-------- EXERCISE TEXT --------

Last week the government of West Bengal approved the construction of a new factory at Singur, near Kolkata (Calcutta). In less than 18 months, if everything runs to plan, the first examples of a new low-cost car will leave the production line. The firm behind the project, Tata Motors—part of the Tata group, which is fighting with CSN of Brazil over Corus, an Anglo-Dutch steelmaker—has been in the car business for less than a decade. But the Tata group is revered in India for its ability to overcome seemingly impossible hurdles and it has formidable financial resources. Expectations are so high that other Indian states are bidding for future factories and international carmakers are lining up to co-operate with the venture.

The first trials of the new car took place last month at a test track in Pune, near Mumbai. It is not a cut-down version of an existing car, but is an entirely new design. With a rear-mounted 30bhp engine, four seats and a choice of four- and five-door models, it is a “good-looking car which is comfortable to drive,” according to Ravi Kant, the boss of Tata Motors. Most ambitious of all is the price. The car is known as the “one lakh” car—one lakh is 100,000 rupees, equivalent to around $2,100 when the car was first conceived four years ago. Material costs have since increased, but Tata still hopes the price will be less than $3,000 before tax.

Such a price is roughly half that of the cheapest car today, the Romanian-built Renault Logan. Is it possible? Tata executives point to the Ace, a small lorry launched last year that costs around 1.1 lakh, or about $2,500, before tax. It is modern-looking if slightly rudimentary, and sales were limited to three states for months. But manufacturing capacity is now being increased more than eight-fold to meet demand. The Ace is not just popular, but profitable too: despite rising raw-materials costs and limited scale, it recouped its development costs within a year.

-------- PROVIDED DATA --------

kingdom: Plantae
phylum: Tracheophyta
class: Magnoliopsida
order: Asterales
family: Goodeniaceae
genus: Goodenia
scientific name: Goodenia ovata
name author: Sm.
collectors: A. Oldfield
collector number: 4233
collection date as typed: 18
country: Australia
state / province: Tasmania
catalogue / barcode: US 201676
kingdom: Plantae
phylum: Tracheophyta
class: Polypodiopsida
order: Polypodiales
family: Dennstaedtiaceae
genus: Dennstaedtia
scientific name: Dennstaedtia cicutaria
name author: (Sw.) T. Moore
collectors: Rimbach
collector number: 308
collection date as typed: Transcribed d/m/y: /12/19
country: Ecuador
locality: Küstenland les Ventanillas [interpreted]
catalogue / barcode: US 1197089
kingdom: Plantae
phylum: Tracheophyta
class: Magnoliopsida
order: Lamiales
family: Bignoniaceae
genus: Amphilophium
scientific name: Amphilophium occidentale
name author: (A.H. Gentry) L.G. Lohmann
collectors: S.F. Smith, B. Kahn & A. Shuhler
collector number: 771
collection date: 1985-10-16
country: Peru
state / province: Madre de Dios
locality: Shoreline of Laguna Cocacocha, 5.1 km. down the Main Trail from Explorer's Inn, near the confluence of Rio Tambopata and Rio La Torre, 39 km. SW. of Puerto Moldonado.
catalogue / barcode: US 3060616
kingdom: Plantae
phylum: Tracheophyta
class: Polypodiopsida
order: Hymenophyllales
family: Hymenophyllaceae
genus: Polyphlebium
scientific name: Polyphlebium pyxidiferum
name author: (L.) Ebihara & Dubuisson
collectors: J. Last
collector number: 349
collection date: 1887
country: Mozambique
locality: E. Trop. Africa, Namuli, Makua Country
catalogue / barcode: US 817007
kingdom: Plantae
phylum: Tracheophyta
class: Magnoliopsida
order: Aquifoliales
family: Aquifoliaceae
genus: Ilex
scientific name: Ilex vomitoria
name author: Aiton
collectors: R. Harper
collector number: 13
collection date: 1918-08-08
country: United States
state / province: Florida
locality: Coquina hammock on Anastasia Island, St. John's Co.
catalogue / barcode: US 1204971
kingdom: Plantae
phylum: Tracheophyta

--------

**TASKS FOR THIS EXERCISE**
1. From the passage on Tata's low-cost car, quote word for word the part that opens with the words containing "Last week the" and closes with "with the venture.".
2. Render this sentence from the passage on Tata's low-cost car into Spanish: "It is not a cut-down version of an existing car, but is an entirely new design."
3. Proceed with the passage on Tata's low-cost car, writing on from its final sentence.

**RESULTS FOR EACH TASK**
1.
Last week the government of West Bengal approved the construction of a new factory at Singur, near Kolkata (Calcutta). In less than 18 months, if everything runs to plan, the first examples of a new low-cost car will leave the production line. The firm behind the project, Tata Motors—part of the Tata group, which is fighting with CSN of Brazil over Corus, an Anglo-Dutch steelmaker—has been in the car business for less than a decade. But the Tata group is revered in India for its ability to overcome seemingly impossible hurdles and it has formidable financial resources. Expectations are so high that other Indian states are bidding for future factories and international carmakers are lining up to co-operate with the venture.

2. No es una versión recortada de un automóvil existente, sino un diseño completamente nuevo.

3.
Tata's biggest local rival, Maruti, doubts that Tata's one-lakh car can possibly meet safety and emissions regulations. And that is indeed why the Ace is not exported to developed countries. Although it emits very little carbon dioxide thanks to its tiny engine, meeting other emissions standards and crash regulations would be much harder and would make the Ace much more expensive. Road deaths and poor air quality are both growing problems in India.

Even so, Tata Motors is pushing ahead with its one-lakh car and other firms may well follow. Bajaj, a company known for its two- and three-wheelers, has considered making a low-cost car based on a motorcycle engine. The Munjal family behind Hero Honda, a local motorcycle-maker, is also exploring the possibility of low-cost cars. And in Pakistan the Transmission Motor Company, based in Karachi, already sells a range of very basic four-wheelers for as little as $2,200, and has started exporting them to countries including Sudan, Qatar and Chile.

The contrast with China's carmakers is striking. Until very recently, many domestic Chinese cars were copies of the models made by big international producers. Some even combined the front end of one brand's design with the back of another, creating something like a pantomime horse. Such knock-offs were cheap to produce, but manufacturers are fast discovering the limits of this approach.

The lack of underlying engineering skills makes it hard to build reliable cars, and problems typically emerge within a few months. Now that China's carmakers have started to build their own cars from scratch, their difficulties have multiplied. That is why the oft-reported plans of firms such as Chery and Geely to export cars to America and Europe in 2007 have now been postponed for several years.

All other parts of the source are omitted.